I'm making one point. Just one, and that is this...Restrictions on our freedoms (be it the freedom to buy bump stocks or the freedom to not wear one's seat belt or the freedom to possess child pornography) are not always a bad thing. The Bill Of Rights was never, ever meant to be absolute. Freedom of speech was never meant to include threatening people or child pornography (which is a 'thing', right?) Freedom of religion doesn't include human sacrifice.

Restrictions are bad if they create legal precedents which can be used to expand the power to restrict. The mantra (blah blah) is always to save some lives.

And "freedom" of religion can only be free if it respects the freedom of all. If someone does not want to be sacrificed it would not be freedom to sacrifice her. In the Founders notion of "freedom" that which is not consented to is not freedom. Unconsented to sacrifice would obviously not be a freedom of religion, it would be an unconstitutional license.

Threatening people would be a coercion of sorts, not an act of freedom as the Founders understood freedom.

Child pornography would be subjugating children who are not capable of having mature, constitutional notions of their rights, of what participating in pornography could do to their growth, etc. It would not be an act of freedom.
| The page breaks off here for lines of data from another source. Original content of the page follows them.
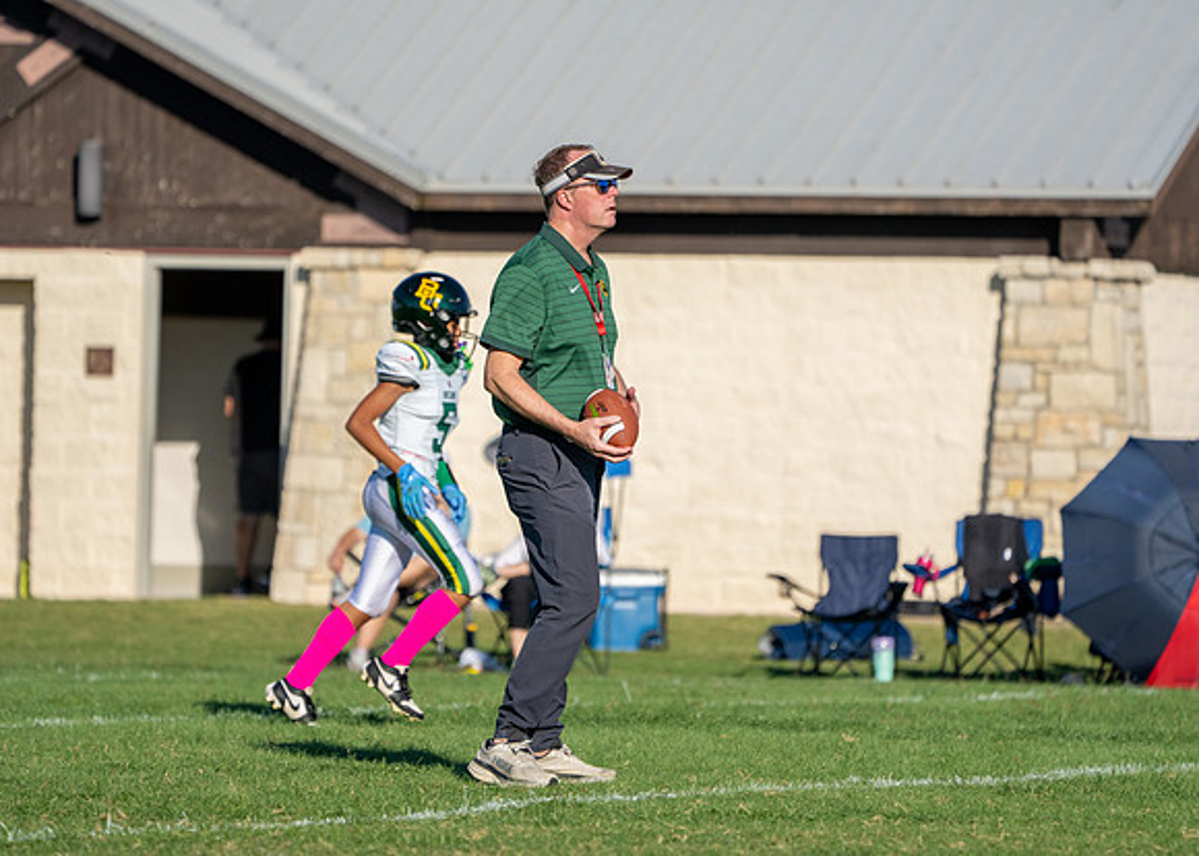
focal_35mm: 338
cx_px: 596
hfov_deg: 6.0
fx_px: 11505
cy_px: 420
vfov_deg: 4.3
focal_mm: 312
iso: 500
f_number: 5.6
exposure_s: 1/5000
Again, you must understand the Founder's idea of freedom in order to discuss it.


And as far as the 2nd Amendment goes, here is a rule from the University of VA rulebook of 1819..."“No student shall, within the precincts of the University, introduce, keep or use any spirituous or vinous liquors, keep or use weapons or arms of any kind…”

That rule was ratified by the school's board of directors, which included Thomas Jefferson, James Madison, and James Monroe. Therefore, he Bill of Rights is not a catalogue of absolutes and it never was. We can have reasonable restrictions on the second amendment, and indeed the first amendment, without infringing upon our freedoms.
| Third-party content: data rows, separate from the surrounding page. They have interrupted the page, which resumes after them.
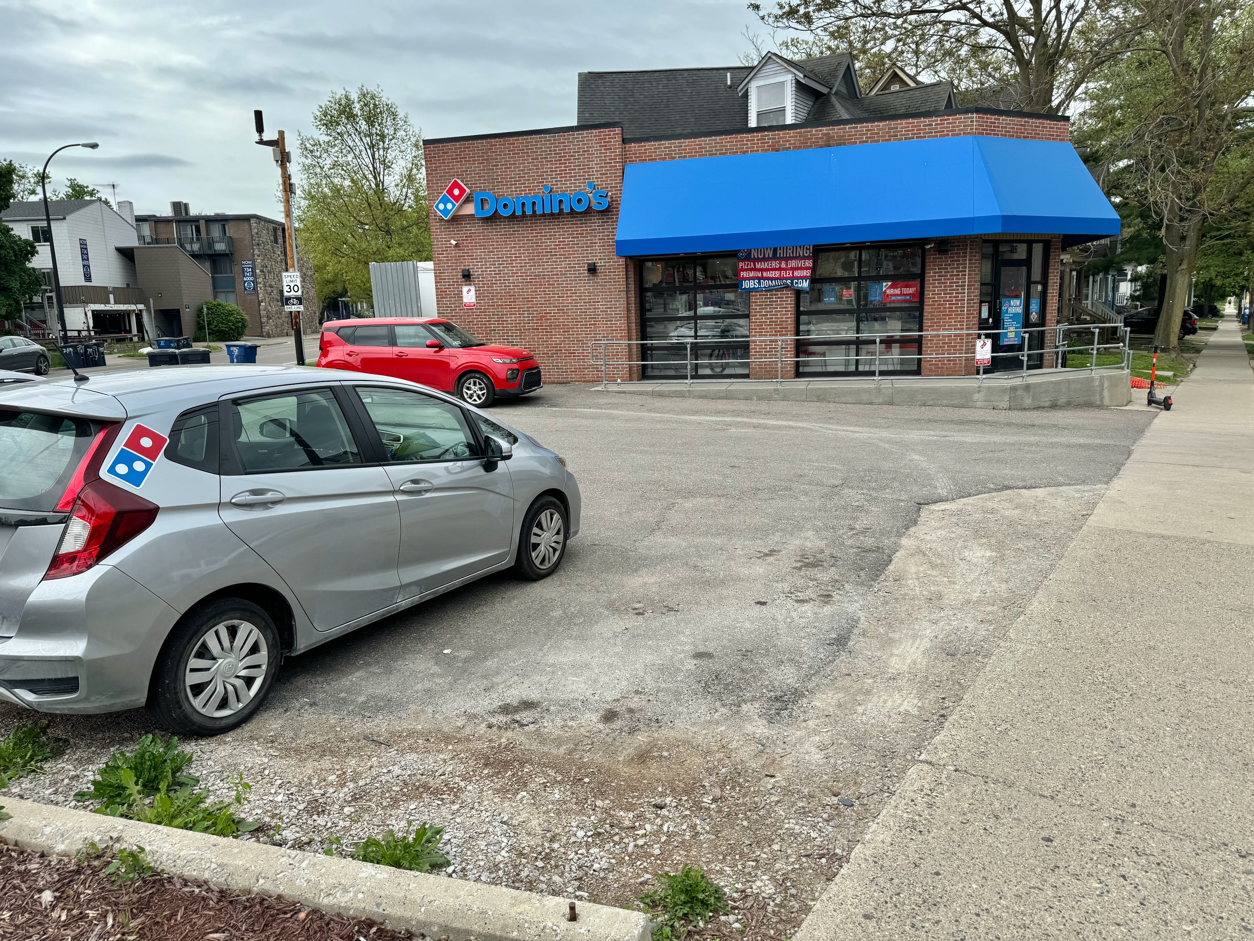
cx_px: 627
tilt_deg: -10.2
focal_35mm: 24
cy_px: 470
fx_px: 869
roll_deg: +2.9
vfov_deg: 56.8
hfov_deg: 71.6
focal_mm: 6.76
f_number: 1.78
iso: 80
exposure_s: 1/1456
Schools (especially private ones as many were in the founding days) and localities can restrict such things. The federal government is far more limited by the Constitution.

I can't buy child pornography legally, but I can still say that Congress is full of jerks and write a letter criticizing the president without fear of the gulag.
And how can you insure that this will always be so?[/QUOTE]

"No, it's not the same issue"

How is it not the same issue? If the issue is "sometimes it's OK to limit freedoms in the interest of saving lives" than what's the difference?

"Restrictions are bad if they create legal precedents which can be used to expand the power to restrict"

Can you name a single law that can't be potentially expanded? If expandability makes a law bad, then all laws are bad.

"how can you insure that this will always be so?"

I can't. What I can be sure of, is that bump stocks can be used to slaughter huge numbers of people in no time. So we can worry about hypotheticals (which sound like something that someone wearing a tin foil hat would say), or we can respond to things that actually happen.